Natural gas futures worked higher Thursday morning after the Energy Information Administration (EIA) reported a storage withdrawal that was slightly less than what traders were expecting.
The EIA reported a 50-Bcf storage withdrawal for the week ending Nov. 25 in its 10:30 a.m. EST release, whereas traders had been expecting a pull about 3 Bcf greater. January futures reached a high of $3.479 immediately after the figures were released and by 10:45 a.m.

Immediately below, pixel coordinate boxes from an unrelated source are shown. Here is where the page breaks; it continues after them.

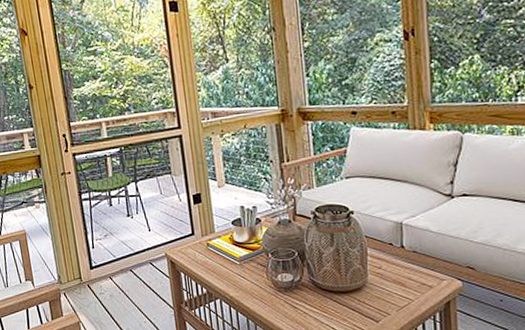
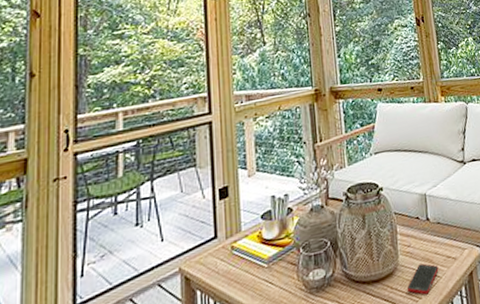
cell phone: none [375,285,411,313] -> present [407,263,439,295]

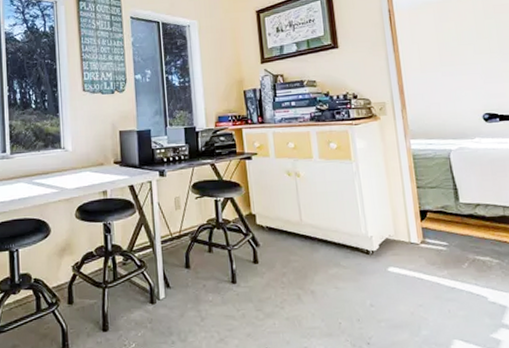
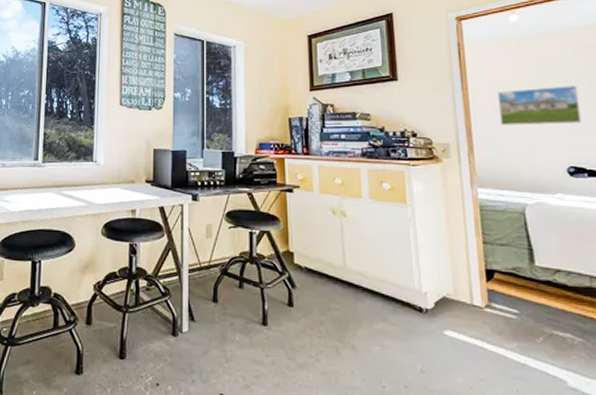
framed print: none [423,41,494,82] -> present [497,86,582,125]

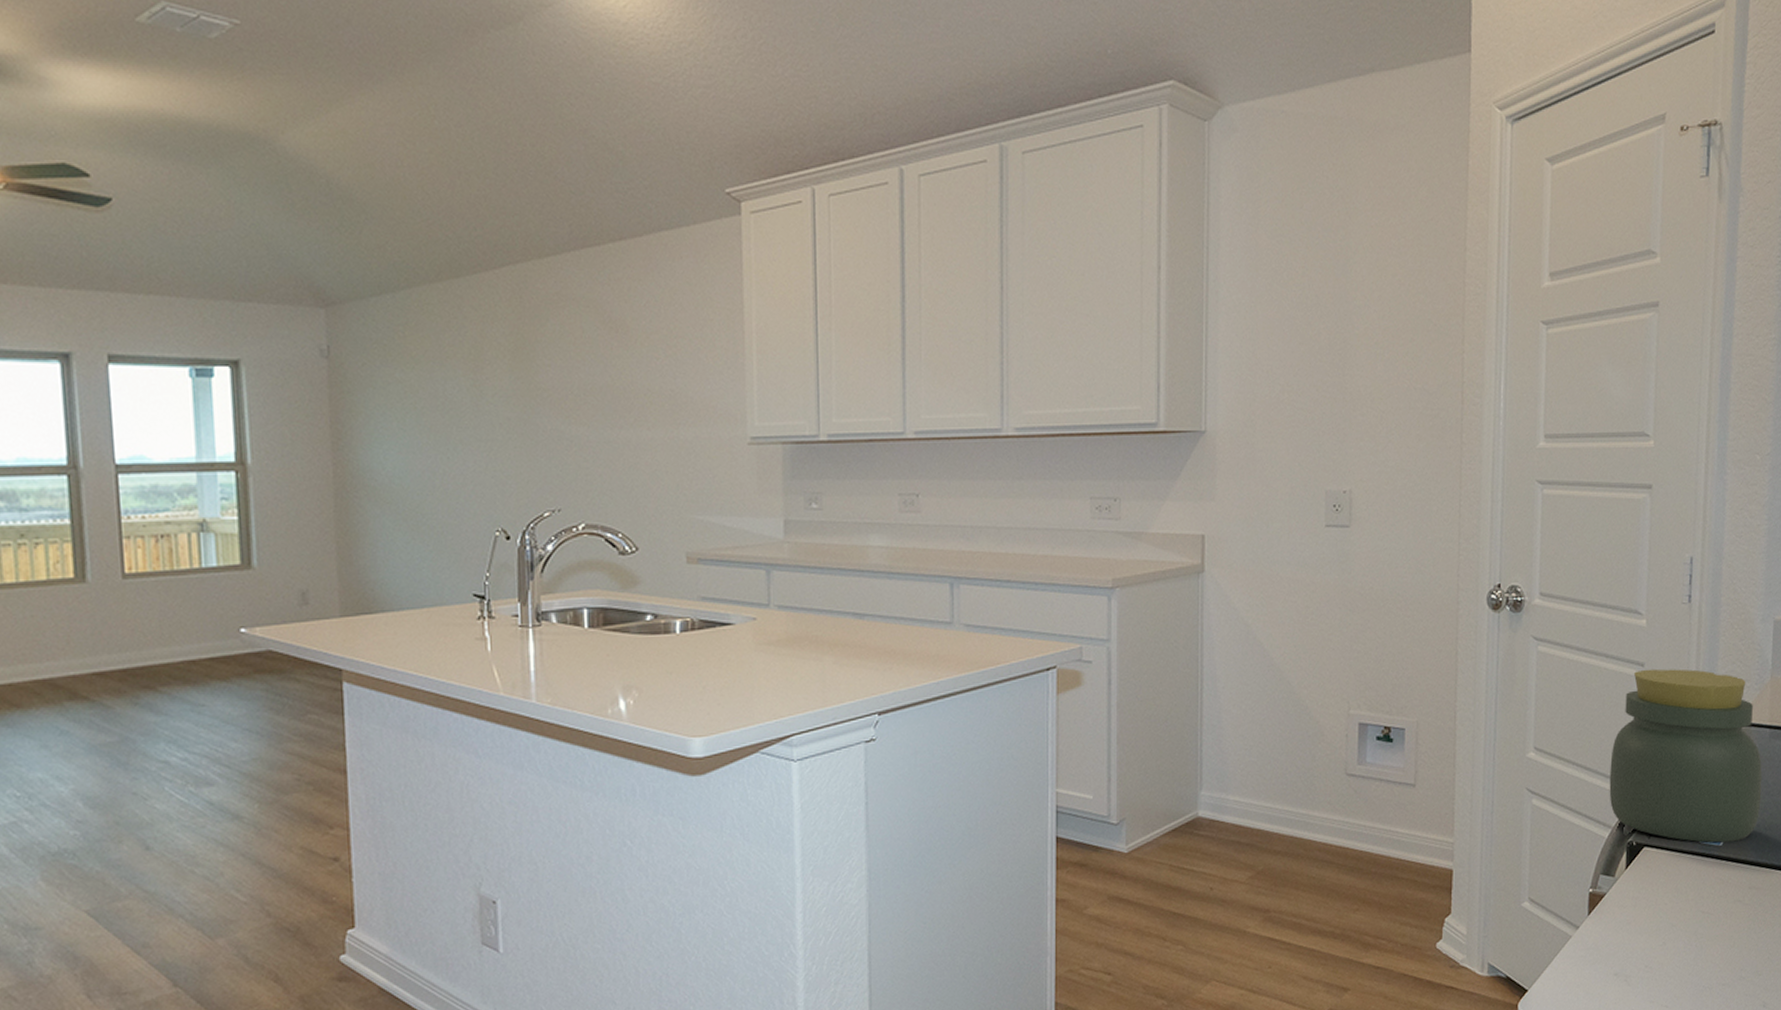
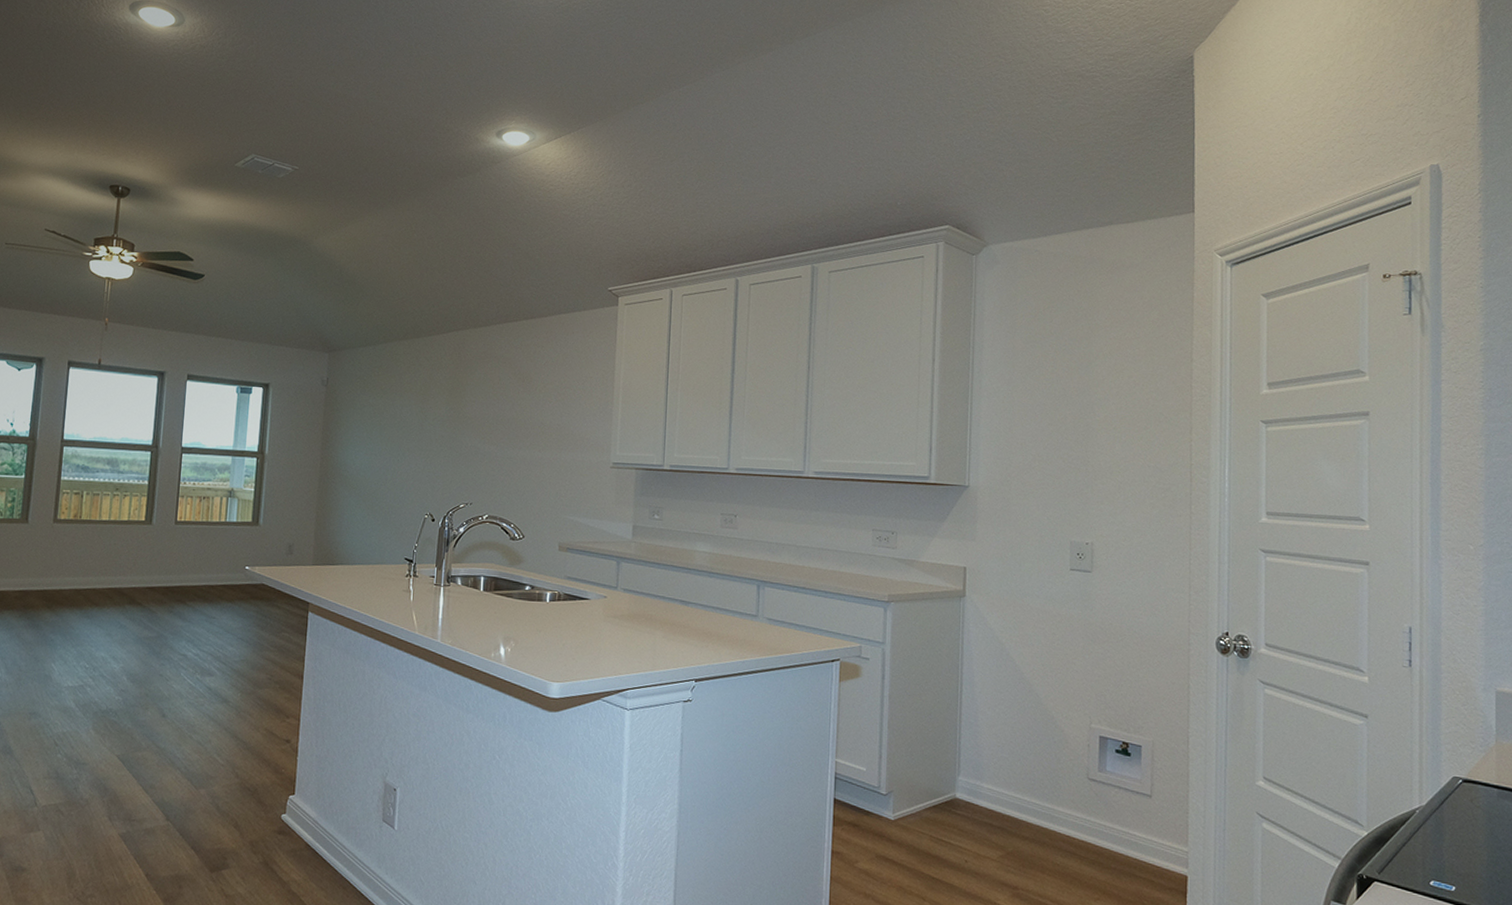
jar: present [1609,668,1762,843] -> none [1337,720,1493,889]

January was trading at $3.470, up 11.8 cents from Wednesday’s settlement.
Traders see the market move off the number as somewhat ephemeral. “I think it’s going to do a little pull back from this number,” said a New York floor trader. “It didn’t really tap the $3.48 area, so I think it’s going to pull back to the $3.41 to $3.43 area, and there is the possibility to slip back to the upper $3.30s.
“Traders are trying to hold the market up, but at this time it doesn’t look like a strong hold,” he added.
“The net implied flow this week was -50 Bcf, still slightly [greater] than the five-year average of -44 Bcf as stockpiles began to rapidly fall back towards the five-year historical range,” said Harrison, NY-based Bespoke Weather Services. “Next week’s number will likely be a bit more loose, though even this week saw a small amount of loosening as an additional 54 TDDs only drew 48 Bcf more out of storage. We may struggle to break above $3.50 resistance.”
Inventories now stand at 3,995 Bcf and are 24 Bcf greater than last year and 235 Bcf more than the five-year average. In the East Region 23 Bcf were withdrawn and the Midwest Region saw inventories decrease by 23 Bcf as well. Stocks in the Mountain Region fell 1 Bcf, and the Pacific Region was unchanged. The South Central Region shed 3 Bcf.
Salt cavern storage was up 4 Bcf at 400 Bcf, while the non-salt cavern figure was down 7 Bcf at 967 Bcf.